WHAT THE EXERCISE ASKS:
Go through the entries and count the lines with the string "FileFunction" in them. Give only that number.

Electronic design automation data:
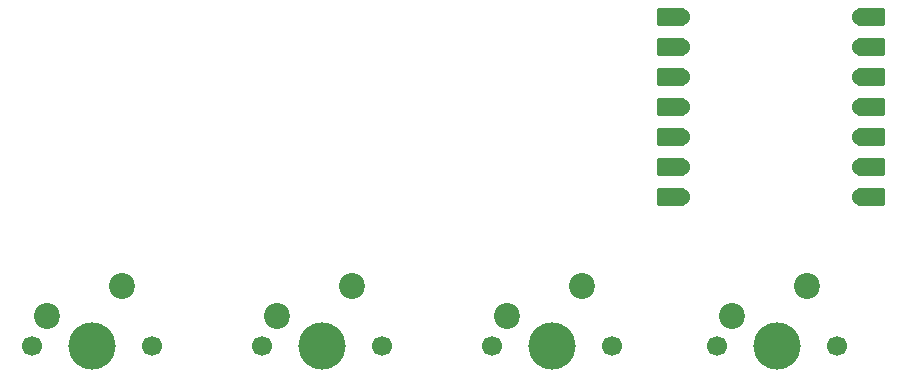
<source format=gbr>
%TF.GenerationSoftware,KiCad,Pcbnew,9.0.2*%
%TF.CreationDate,2025-06-28T12:52:55-04:00*%
%TF.ProjectId,Kicadproject1,4b696361-6470-4726-9f6a-656374312e6b,rev?*%
%TF.SameCoordinates,Original*%
%TF.FileFunction,Soldermask,Top*%
%TF.FilePolarity,Negative*%
%FSLAX46Y46*%
G04 Gerber Fmt 4.6, Leading zero omitted, Abs format (unit mm)*
G04 Created by KiCad (PCBNEW 9.0.2) date 2025-06-28 12:52:55*
%MOMM*%
%LPD*%
G01*
G04 APERTURE LIST*
G04 Aperture macros list*
%AMRoundRect*
0 Rectangle with rounded corners*
0 $1 Rounding radius*
0 $2 $3 $4 $5 $6 $7 $8 $9 X,Y pos of 4 corners*
0 Add a 4 corners polygon primitive as box body*
4,1,4,$2,$3,$4,$5,$6,$7,$8,$9,$2,$3,0*
0 Add four circle primitives for the rounded corners*
1,1,$1+$1,$2,$3*
1,1,$1+$1,$4,$5*
1,1,$1+$1,$6,$7*
1,1,$1+$1,$8,$9*
0 Add four rect primitives between the rounded corners*
20,1,$1+$1,$2,$3,$4,$5,0*
20,1,$1+$1,$4,$5,$6,$7,0*
20,1,$1+$1,$6,$7,$8,$9,0*
20,1,$1+$1,$8,$9,$2,$3,0*%
G04 Aperture macros list end*
%ADD10C,2.200000*%
%ADD11C,1.700000*%
%ADD12C,4.000000*%
%ADD13RoundRect,0.152400X1.063600X0.609600X-1.063600X0.609600X-1.063600X-0.609600X1.063600X-0.609600X0*%
%ADD14C,1.524000*%
%ADD15RoundRect,0.152400X-1.063600X-0.609600X1.063600X-0.609600X1.063600X0.609600X-1.063600X0.609600X0*%
G04 APERTURE END LIST*
D10*
%TO.C,SW4*%
X59690000Y-87460000D03*
X66040000Y-84920000D03*
D11*
X68580000Y-90000000D03*
D12*
X63500000Y-90000000D03*
D11*
X58420000Y-90000000D03*
%TD*%
D13*
%TO.C,U1*%
X112545000Y-62148500D03*
D14*
X113380000Y-62148500D03*
D13*
X112545000Y-64688500D03*
D14*
X113380000Y-64688500D03*
D13*
X112545000Y-67228500D03*
D14*
X113380000Y-67228500D03*
D13*
X112545000Y-69768500D03*
D14*
X113380000Y-69768500D03*
D13*
X112545000Y-72308500D03*
D14*
X113380000Y-72308500D03*
D13*
X112545000Y-74848500D03*
D14*
X113380000Y-74848500D03*
D13*
X112545000Y-77388500D03*
D14*
X113380000Y-77388500D03*
X128620000Y-77388500D03*
D15*
X129455000Y-77388500D03*
D14*
X128620000Y-74848500D03*
D15*
X129455000Y-74848500D03*
D14*
X128620000Y-72308500D03*
D15*
X129455000Y-72308500D03*
D14*
X128620000Y-69768500D03*
D15*
X129455000Y-69768500D03*
D14*
X128620000Y-67228500D03*
D15*
X129455000Y-67228500D03*
D14*
X128620000Y-64688500D03*
D15*
X129455000Y-64688500D03*
D14*
X128620000Y-62148500D03*
D15*
X129455000Y-62148500D03*
%TD*%
D11*
%TO.C,SW3*%
X116420000Y-90000000D03*
D12*
X121500000Y-90000000D03*
D11*
X126580000Y-90000000D03*
D10*
X124040000Y-84920000D03*
X117690000Y-87460000D03*
%TD*%
D11*
%TO.C,SW2*%
X97420000Y-90000000D03*
D12*
X102500000Y-90000000D03*
D11*
X107580000Y-90000000D03*
D10*
X105040000Y-84920000D03*
X98690000Y-87460000D03*
%TD*%
D11*
%TO.C,SW1*%
X77920000Y-90000000D03*
D12*
X83000000Y-90000000D03*
D11*
X88080000Y-90000000D03*
D10*
X85540000Y-84920000D03*
X79190000Y-87460000D03*
%TD*%
M02*

</source>
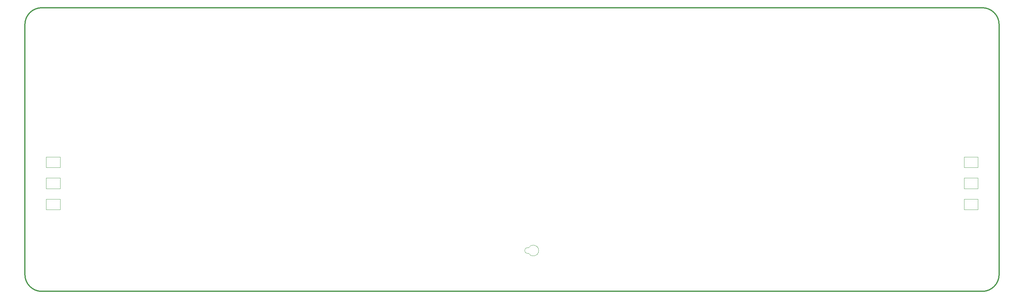
<source format=gm1>
G04 #@! TF.GenerationSoftware,KiCad,Pcbnew,8.0.5*
G04 #@! TF.CreationDate,2024-09-18T06:09:18+09:00*
G04 #@! TF.ProjectId,SandyLP_Base,53616e64-794c-4505-9f42-6173652e6b69,v.0*
G04 #@! TF.SameCoordinates,Original*
G04 #@! TF.FileFunction,Profile,NP*
%FSLAX46Y46*%
G04 Gerber Fmt 4.6, Leading zero omitted, Abs format (unit mm)*
G04 Created by KiCad (PCBNEW 8.0.5) date 2024-09-18 06:09:18*
%MOMM*%
%LPD*%
G01*
G04 APERTURE LIST*
G04 #@! TA.AperFunction,Profile*
%ADD10C,0.120000*%
G04 #@! TD*
G04 #@! TA.AperFunction,Profile*
%ADD11C,0.300000*%
G04 #@! TD*
G04 APERTURE END LIST*
D10*
X163520935Y-102403765D02*
X163870936Y-102403765D01*
X163520935Y-104003765D02*
X163870936Y-104003765D01*
X163520935Y-104003765D02*
G75*
G02*
X163520935Y-102403765I0J800000D01*
G01*
X163870936Y-102403765D02*
G75*
G02*
X163870936Y-104003765I1299999J-800000D01*
G01*
D11*
X21408435Y-109997115D02*
X21408435Y-39209615D01*
X292120935Y-34447115D02*
X26170935Y-34447115D01*
X292120935Y-114759615D02*
X26170935Y-114759615D01*
X296883435Y-109997115D02*
X296883435Y-39209615D01*
X21408435Y-39209615D02*
G75*
G02*
X26170935Y-34447115I4762500J0D01*
G01*
X26170935Y-114759615D02*
G75*
G02*
X21408435Y-109997115I0J4762500D01*
G01*
X292120935Y-34447115D02*
G75*
G02*
X296883425Y-39209615I0J-4762490D01*
G01*
X296883435Y-109997115D02*
G75*
G02*
X292120935Y-114759605I-4762500J10D01*
G01*
D10*
X27442810Y-88606530D02*
X27442810Y-91606530D01*
X27442810Y-91606530D02*
X31342810Y-91606530D01*
X31342810Y-88606530D02*
X27442810Y-88606530D01*
X31342810Y-91606530D02*
X31342810Y-88606530D01*
X286999060Y-88606530D02*
X286999060Y-91606530D01*
X286999060Y-91606530D02*
X290899060Y-91606530D01*
X290899060Y-88606530D02*
X286999060Y-88606530D01*
X290899060Y-91606530D02*
X290899060Y-88606530D01*
X286999060Y-82653405D02*
X286999060Y-85653405D01*
X286999060Y-85653405D02*
X290899060Y-85653405D01*
X290899060Y-82653405D02*
X286999060Y-82653405D01*
X290899060Y-85653405D02*
X290899060Y-82653405D01*
X286999060Y-76700280D02*
X286999060Y-79700280D01*
X286999060Y-79700280D02*
X290899060Y-79700280D01*
X290899060Y-76700280D02*
X286999060Y-76700280D01*
X290899060Y-79700280D02*
X290899060Y-76700280D01*
X27442810Y-82653405D02*
X27442810Y-85653405D01*
X27442810Y-85653405D02*
X31342810Y-85653405D01*
X31342810Y-82653405D02*
X27442810Y-82653405D01*
X31342810Y-85653405D02*
X31342810Y-82653405D01*
X27442810Y-76700280D02*
X27442810Y-79700280D01*
X27442810Y-79700280D02*
X31342810Y-79700280D01*
X31342810Y-76700280D02*
X27442810Y-76700280D01*
X31342810Y-79700280D02*
X31342810Y-76700280D01*
M02*

</source>
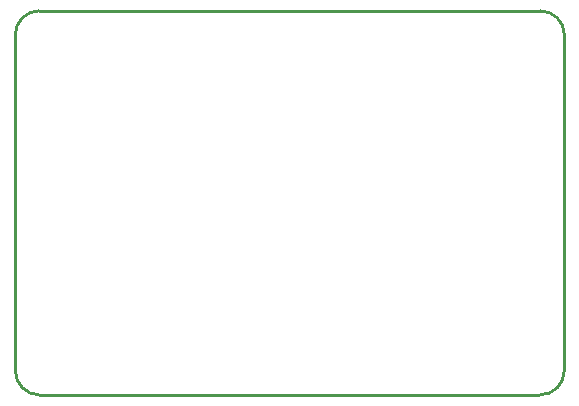
<source format=gko>
G04 Layer: BoardOutlineLayer*
G04 EasyEDA v6.5.39, 2024-01-11 12:10:10*
G04 6726c83836ac4f208e7d9a6969430780,b65fc79a3ba447d2aedd2257ff82dca6,10*
G04 Gerber Generator version 0.2*
G04 Scale: 100 percent, Rotated: No, Reflected: No *
G04 Dimensions in millimeters *
G04 leading zeros omitted , absolute positions ,4 integer and 5 decimal *
%FSLAX45Y45*%
%MOMM*%

%ADD10C,0.2540*%
D10*
X6600438Y2616200D02*
G01*
X2438400Y2616200D01*
X2235200Y5664200D02*
G01*
X2235200Y2819400D01*
X2438400Y5867400D02*
G01*
X6680200Y5867400D01*
X6672740Y2616200D02*
G01*
X6600438Y2616200D01*
X6882960Y5677555D02*
G01*
X6882960Y2819400D01*
G75*
G01*
X6883400Y5664200D02*
G03*
X6680200Y5867400I-203200J0D01*
G75*
G01*
X6672740Y2616200D02*
G03*
X6883527Y2821287I7459J203200D01*
G75*
G01*
X2438400Y5867400D02*
G03*
X2235200Y5664200I0J-203200D01*
G75*
G01*
X2235200Y2819400D02*
G03*
X2438400Y2616200I203200J0D01*

%LPD*%
M02*

</source>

RESPONSE:
2